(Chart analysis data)
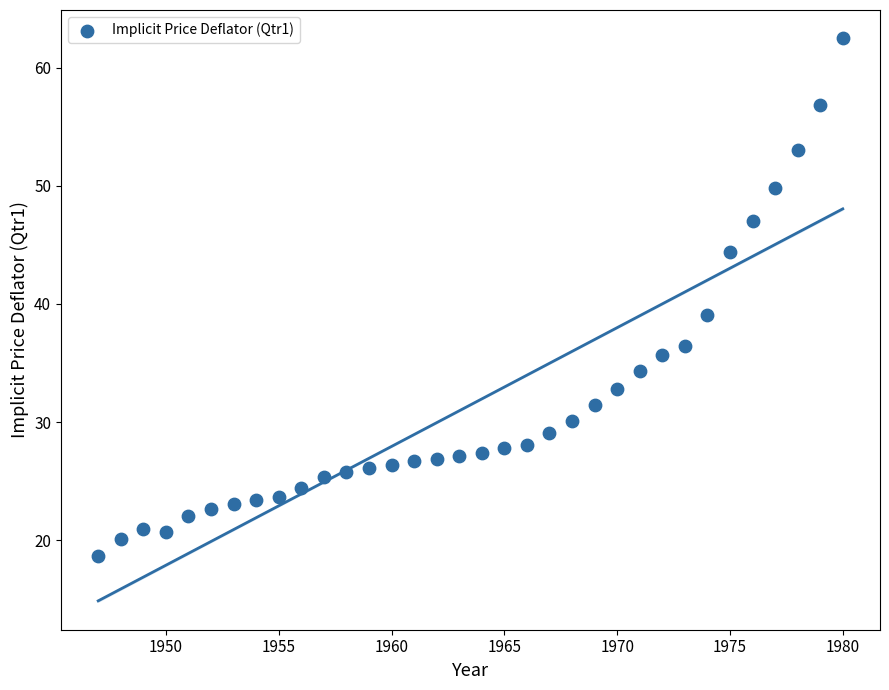

What is the range of X values (max minus min)?

33.0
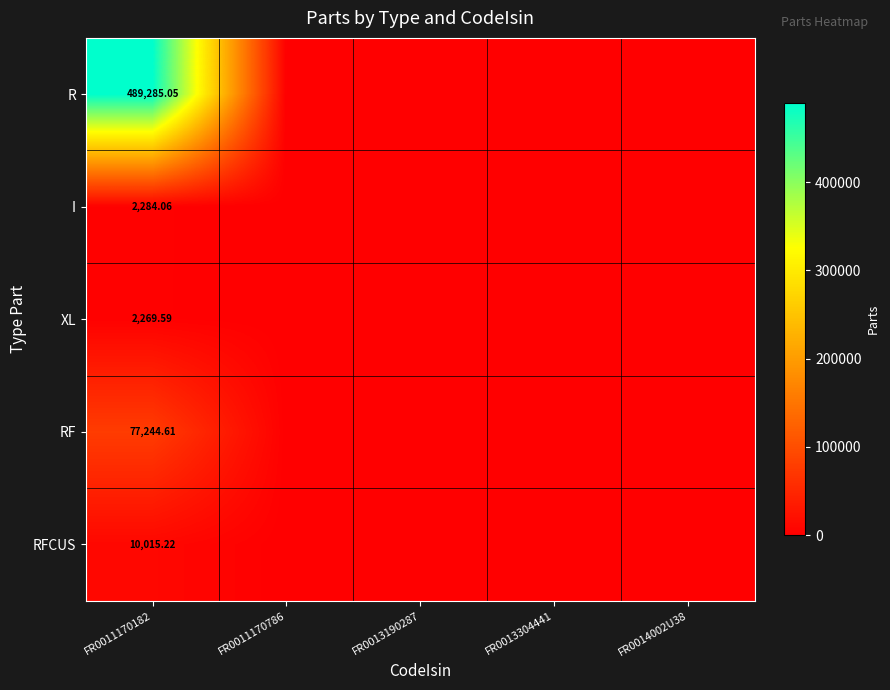

How many positive values does the XL series have?

1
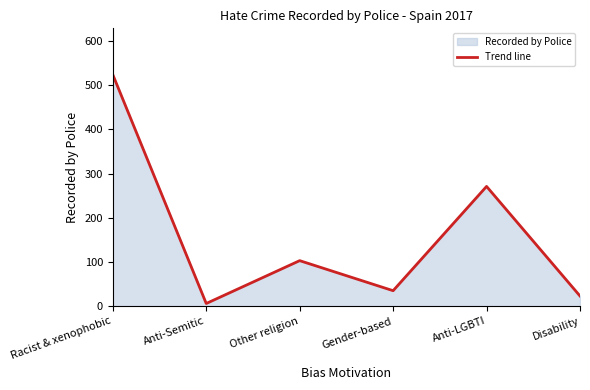

Is it true that the value at Anti-LGBTI is 271?

True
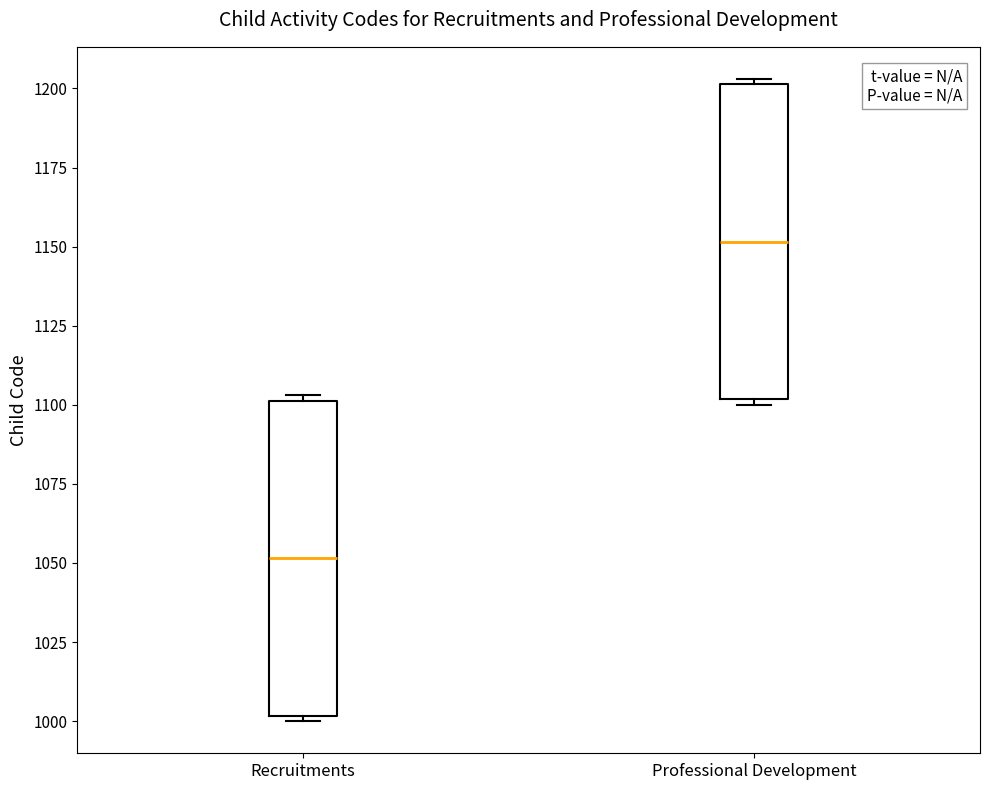

Reading left to right, transcribe this box plot: for each box, give where its median line is, the range the box spans, and where its two whiskers end, as read against the y-axis. The values are not printed on the chart, so give them approximately, as read against the axis.

Recruitments: median 1050, box 1000 to 1100, whiskers 1000 (just below the box's lower edge) to 1105
Professional Development: median 1150, box 1100 to 1200, whiskers 1100 (just below the box's lower edge) to 1205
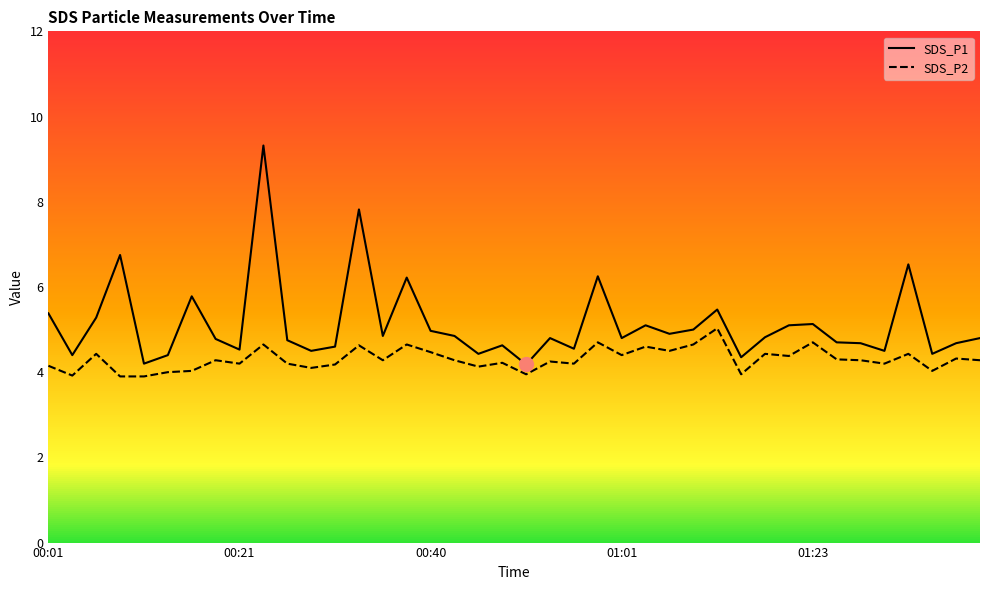

What position from the left is 31?

32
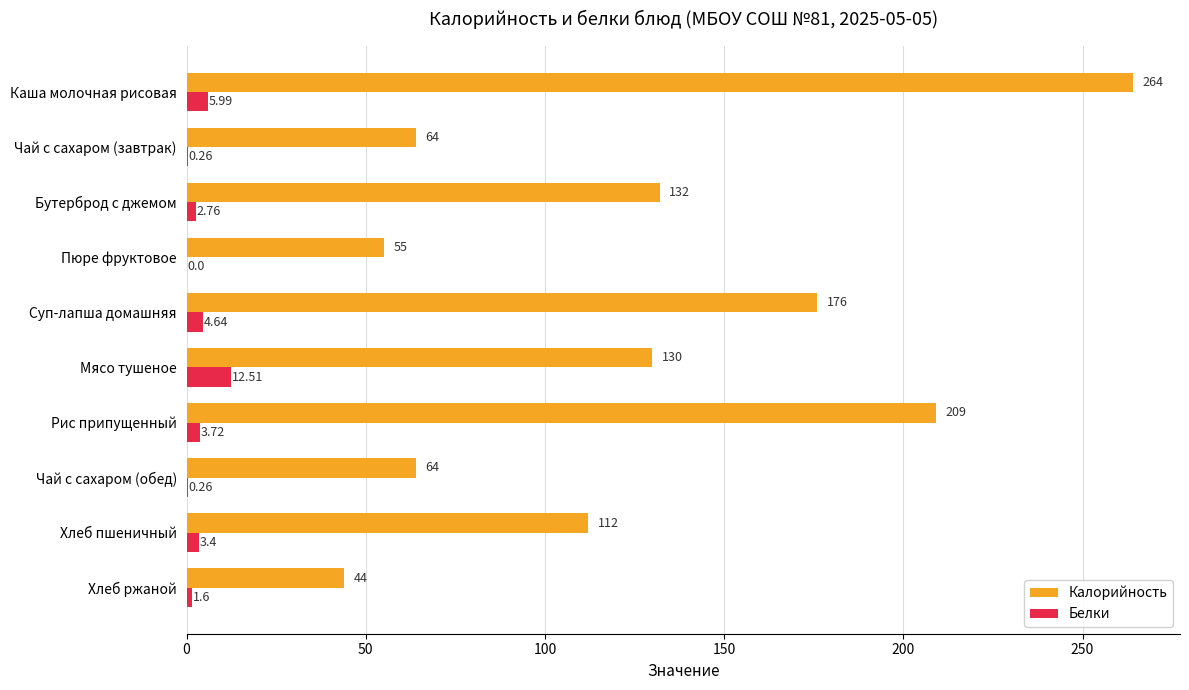

What is the maximum value shown in the chart?

264.0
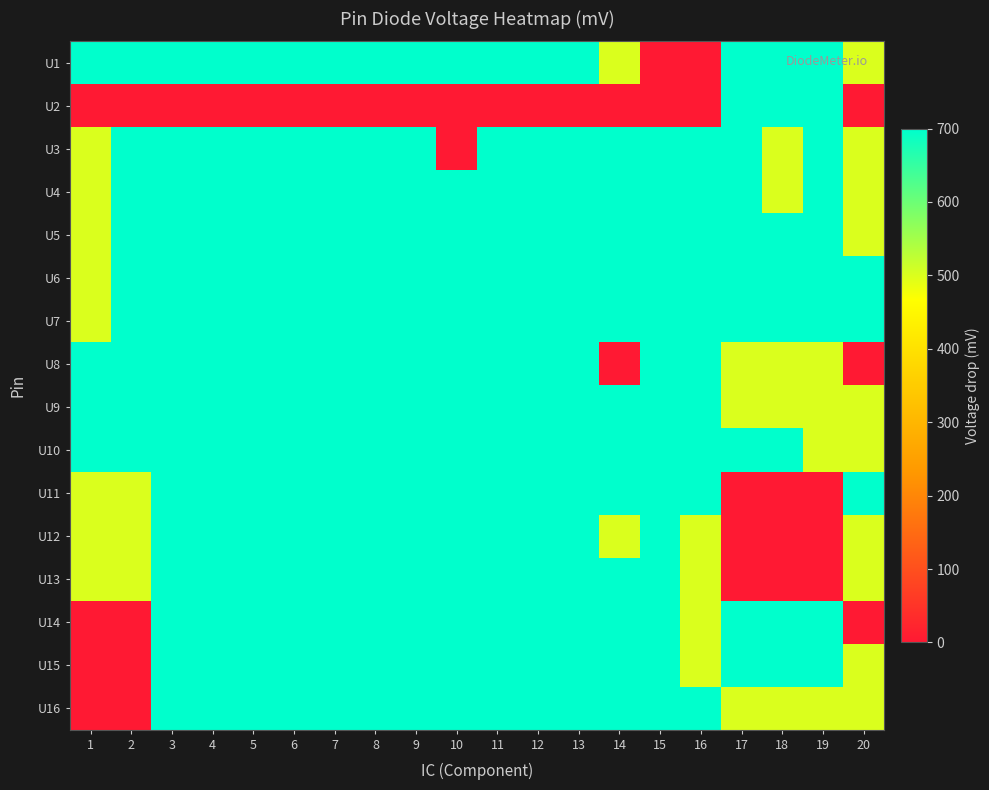

How many data points does each series have?

20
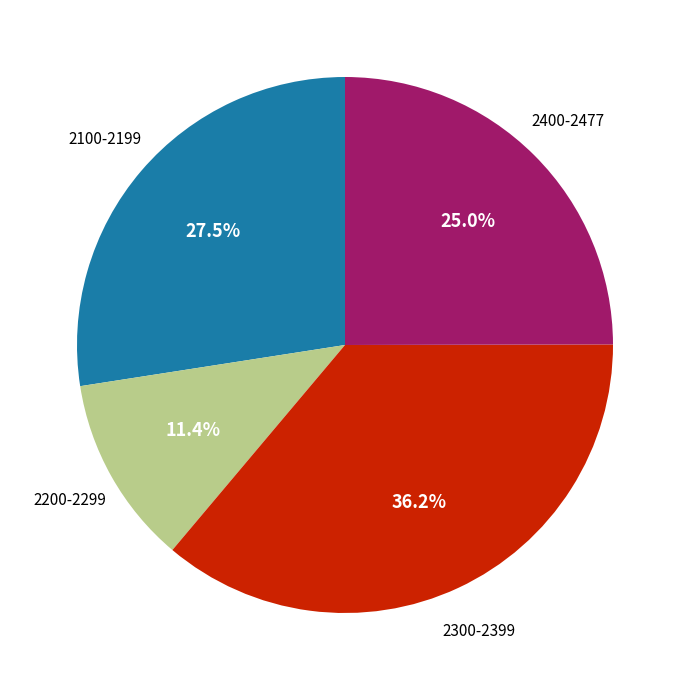

Is there any slice that represents more than half of the pie?

No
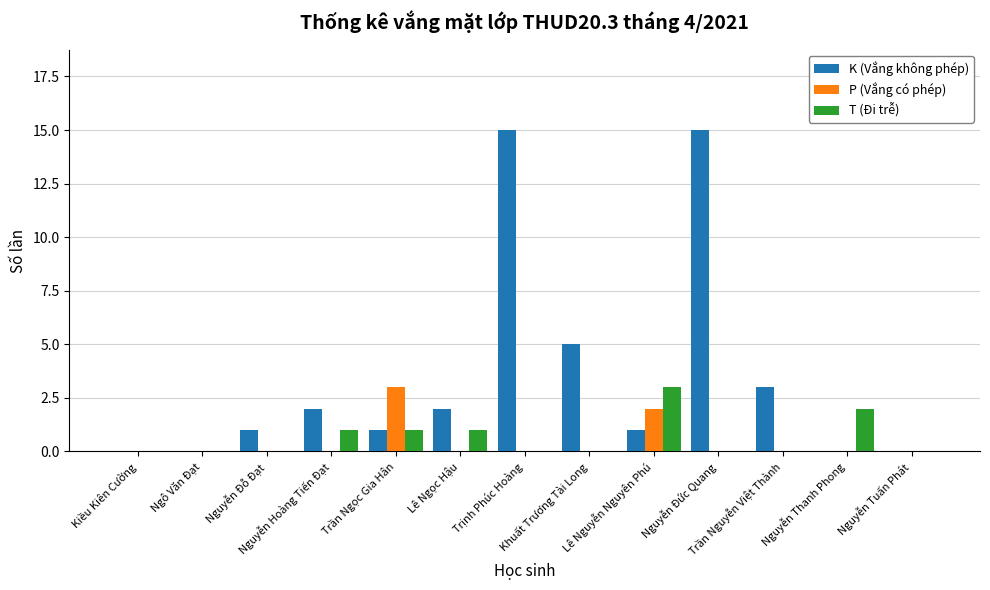

The T (Đi trễ) series shows 5 at Lê Nguyễn Nguyên Phú. True or false?

False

== Required action ==
Duplicate the lines from the start of the entries through the line containing "Reading left to", with both ends included. Leave the pictures out of your answer.

== Answer space ==
What is the range of X values (max minus min)?

33.0

How many positive values does the XL series have?

1

Is it true that the value at Anti-LGBTI is 271?

True

Reading left to right, transcribe this box plot: for each box, give where its median line is, the range the box spans, and where its two whiskers end, as read against the y-axis. The values are not printed on the chart, so give them approximately, as read against the axis.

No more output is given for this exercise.